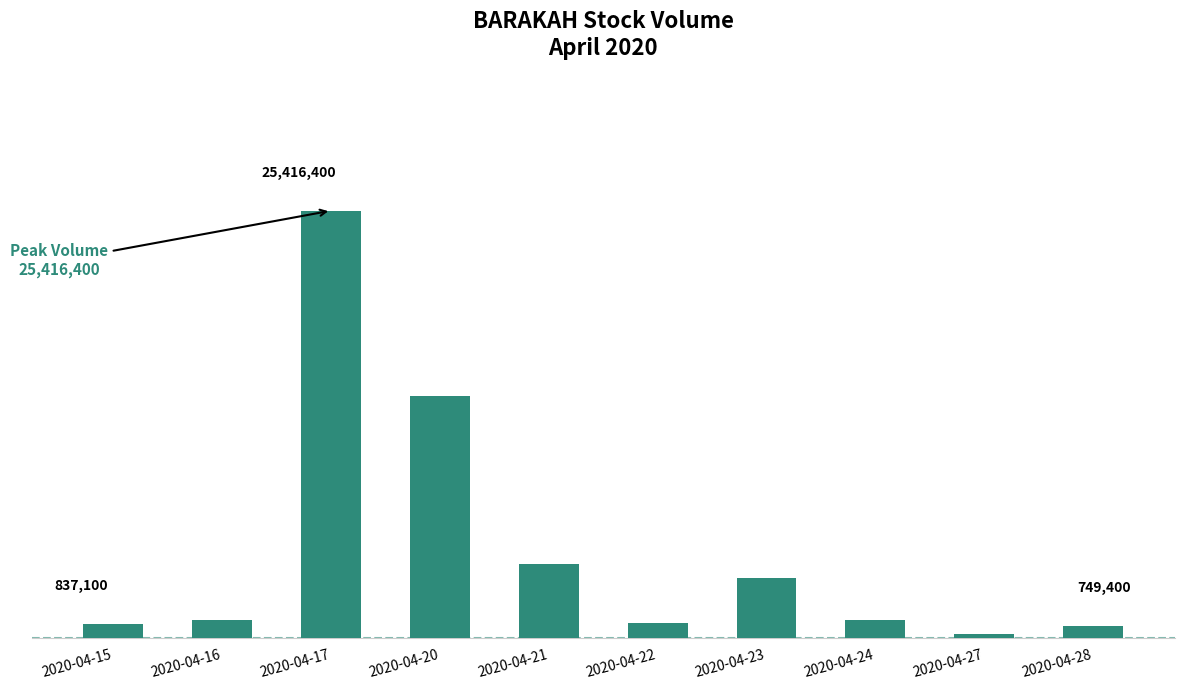

Is it true that the value at 2020-04-27 is 77871?

False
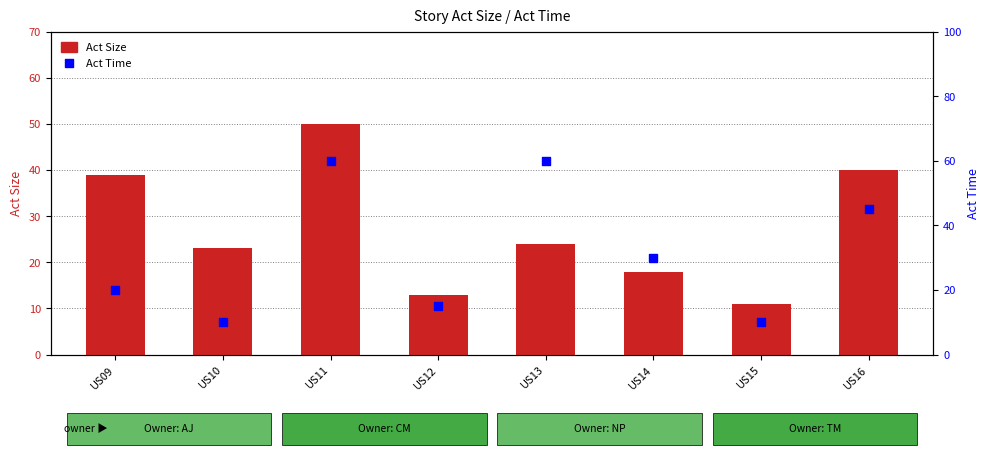

Which series contains the highest Y value?

Act Time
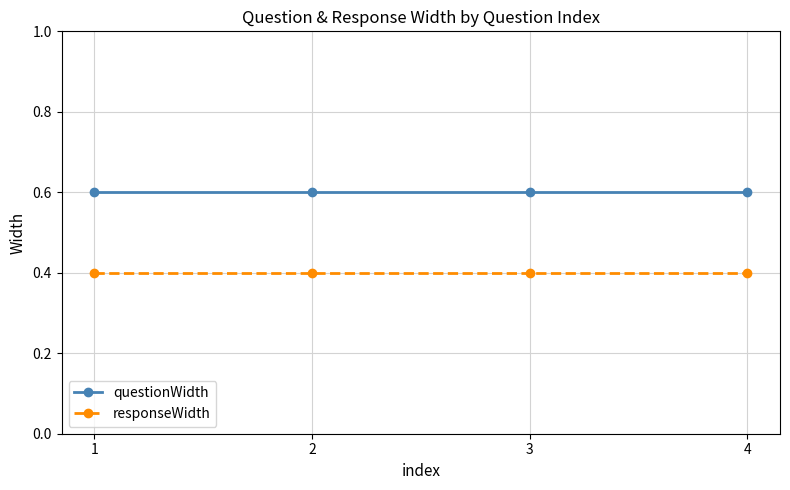

What is the sum of all questionWidth values?

2.4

PROMPT
Copy out the listing above word for word, leaving out the pictures.

RESULT OF THIS TASK
Is it true that the value at 2020-04-27 is 77871?

False

Which series contains the highest Y value?

Act Time

What is the sum of all questionWidth values?

2.4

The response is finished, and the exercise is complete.